Selon des sources américaines, citées par le New York Times, au cours de la semaine dernière, 7 avions-cargos Condor auraient décollé d’une base du sud de la Russie, à destination de la Syrie, via les espaces aériens iranien et irakien. A la demande de Washington, la Bulgarie a fermé son ciel aux vols non humanitaires en provenance de Russie et Moscou n’a apparemment pas demandé d’autorisations de survol à la Grèce et à la Turquie, toutes deux membres de l’Otan, ce qui oblige les appareils russes à un long détour par l’est, avant de rejoindre la Syrie.
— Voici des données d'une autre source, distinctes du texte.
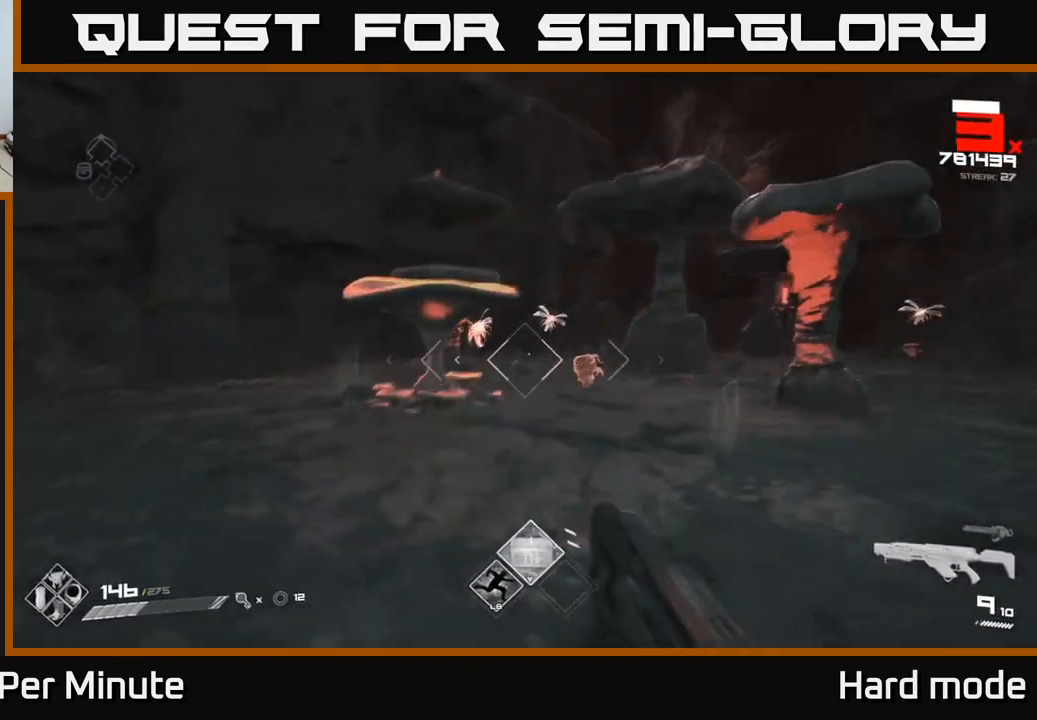
{"buttons": [], "left_stick": "left", "right_stick": "center", "events": [[17, "right_stick", "up-right"], [83, "right_stick", "right"], [117, "R2", "up"], [200, "left_stick", "center"], [200, "right_stick", "center"], [350, "R2", "down"], [367, "left_stick", "left"], [433, "R2", "up"]]}
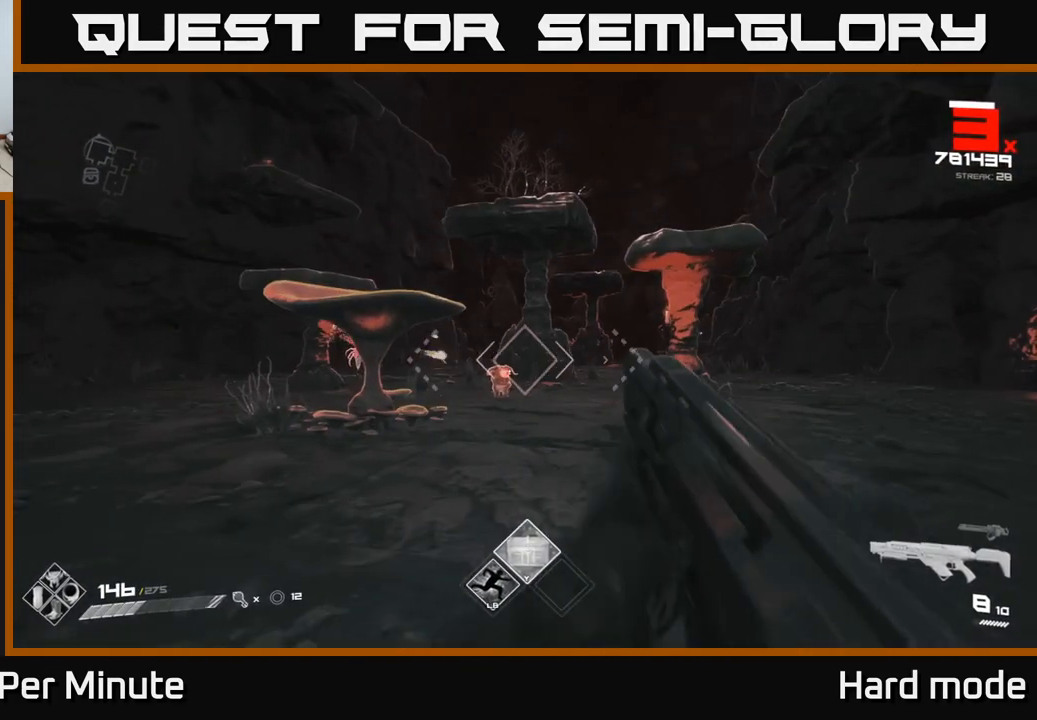
{"buttons": [], "left_stick": "left", "right_stick": "center", "events": [[33, "left_stick", "center"], [200, "left_stick", "left"], [217, "R2", "down"], [317, "left_stick", "center"], [350, "R2", "up"], [467, "left_stick", "left"]]}
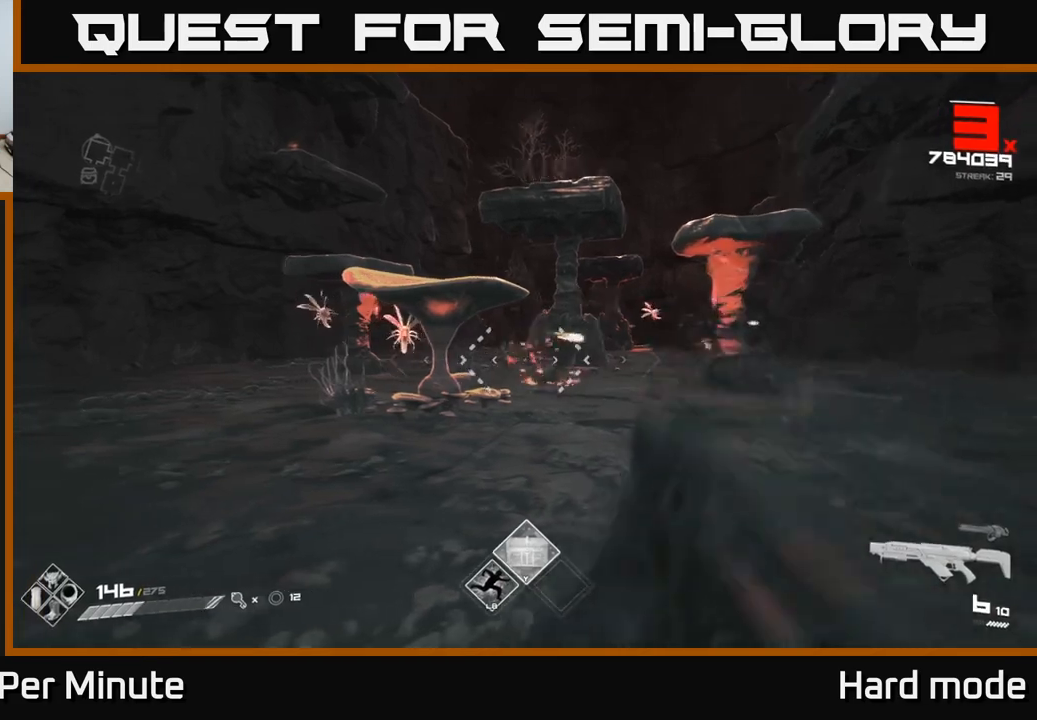
{"buttons": ["R2"], "left_stick": "center", "right_stick": "center", "events": [[33, "R2", "down"], [33, "right_stick", "right"], [150, "R2", "up"], [183, "right_stick", "left"], [333, "right_stick", "center"], [350, "R2", "down"], [417, "left_stick", "center"]]}
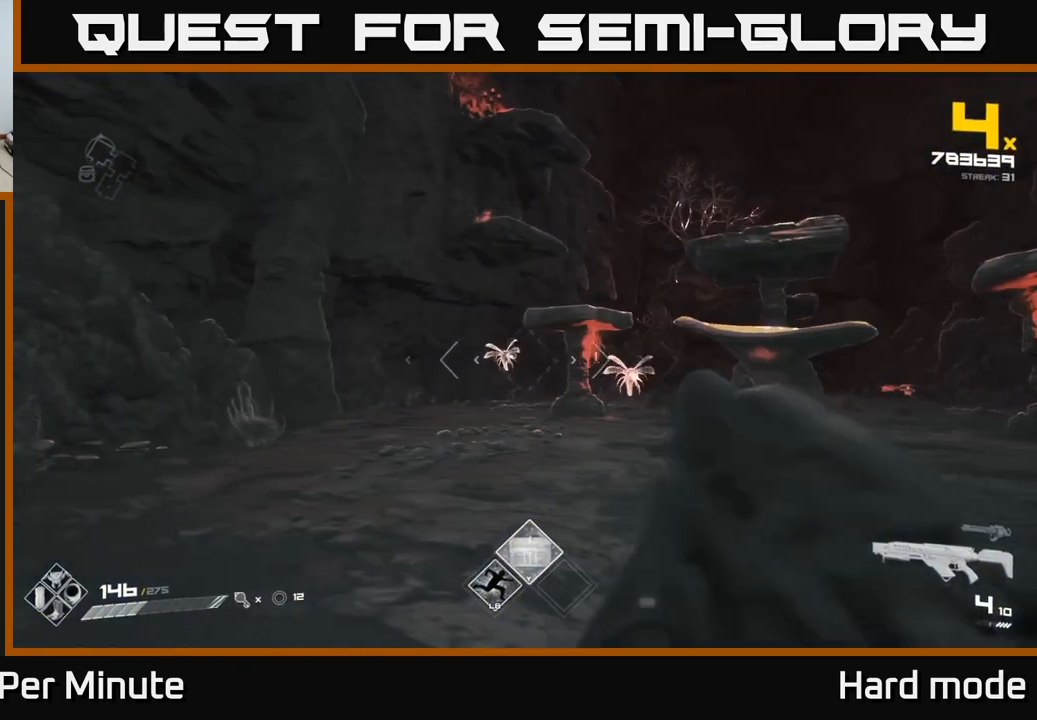
{"buttons": [], "left_stick": "center", "right_stick": "center", "events": [[33, "R2", "up"], [50, "left_stick", "left"], [183, "left_stick", "center"], [233, "R2", "down"], [350, "R2", "up"]]}
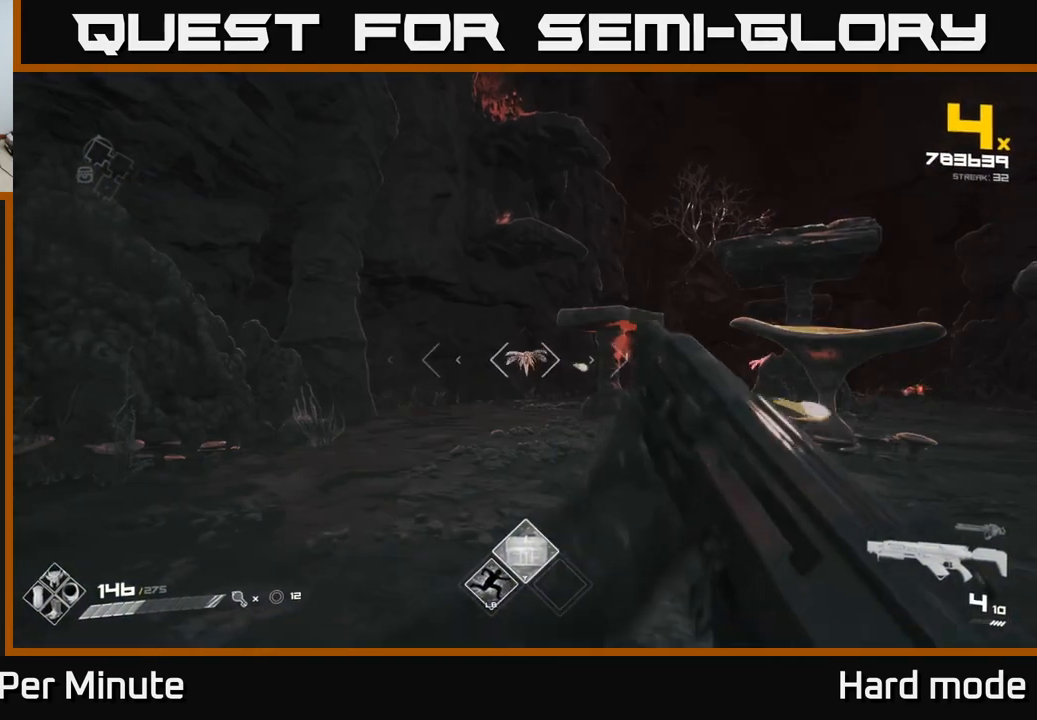
{"buttons": [], "left_stick": "center", "right_stick": "center", "events": [[33, "left_stick", "left"], [50, "R2", "down"], [150, "R2", "up"], [217, "right_stick", "right"], [383, "R2", "down"], [433, "right_stick", "center"], [450, "left_stick", "center"], [500, "R2", "up"]]}
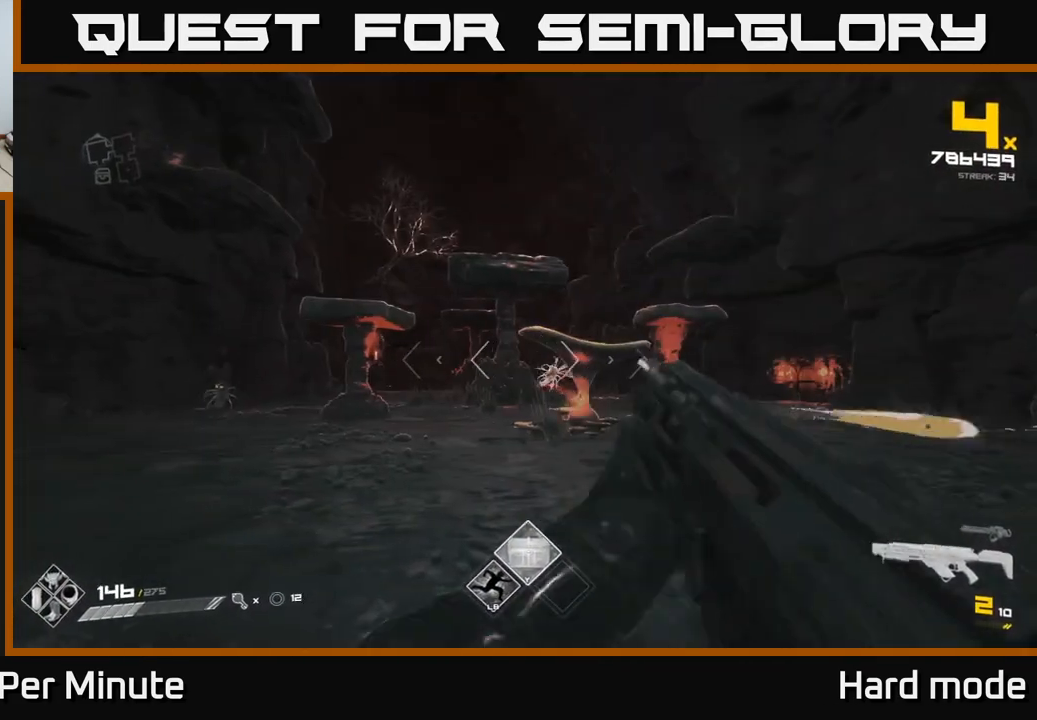
{"buttons": [], "left_stick": "center", "right_stick": "center", "events": [[183, "left_stick", "left"], [217, "R2", "down"], [350, "left_stick", "center"], [367, "R2", "up"]]}
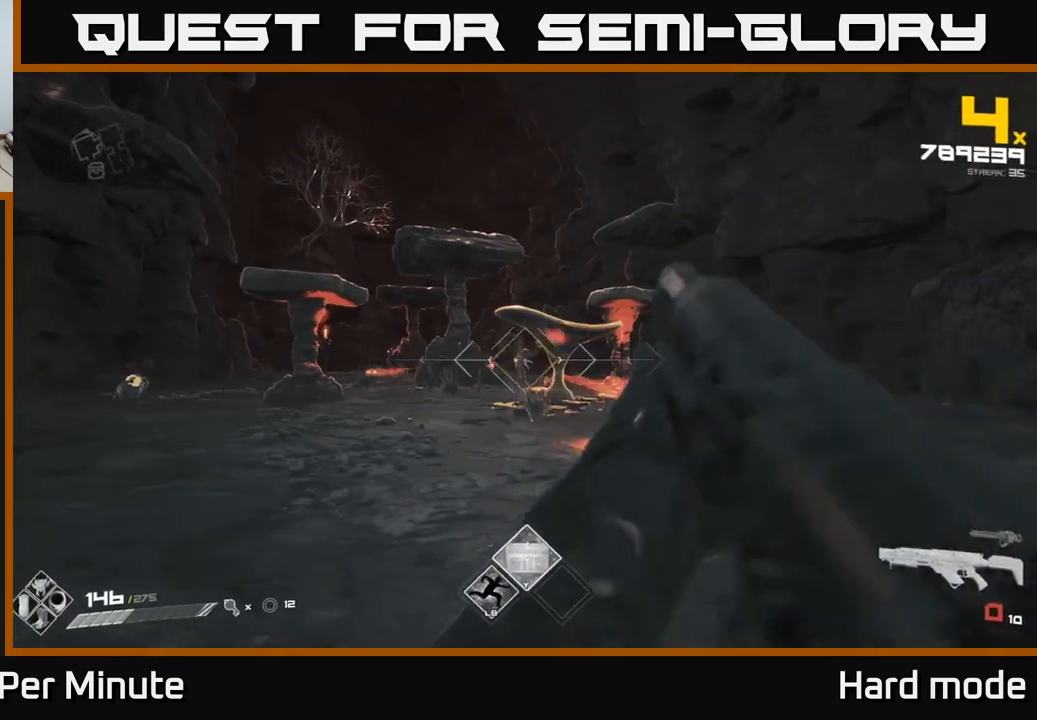
{"buttons": ["R1"], "left_stick": "center", "right_stick": "center", "events": [[17, "left_stick", "left"], [67, "R2", "down"], [167, "R2", "up"], [367, "left_stick", "up-left"], [417, "R1", "down"], [467, "left_stick", "center"]]}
D’autres sources ont fait état, la semaine dernière, du passage par la Mer Noire d’au moins 5 navires de débarquement et d’assaut, mais aussi d’un ferry, à destination de Tartous. De leurs soutes et de celles des Condor auraient été débarquées, outre des armes et des munitions, une tour de contrôle mobile, plusieurs dizaines de blindés légers, des bâtiments préfabriqués modulaires pouvant abriter 1000 à 1500 hommes, des véhicules d’assistance aux aéronefs et des éléments de la brigade 810 des troupes de marine.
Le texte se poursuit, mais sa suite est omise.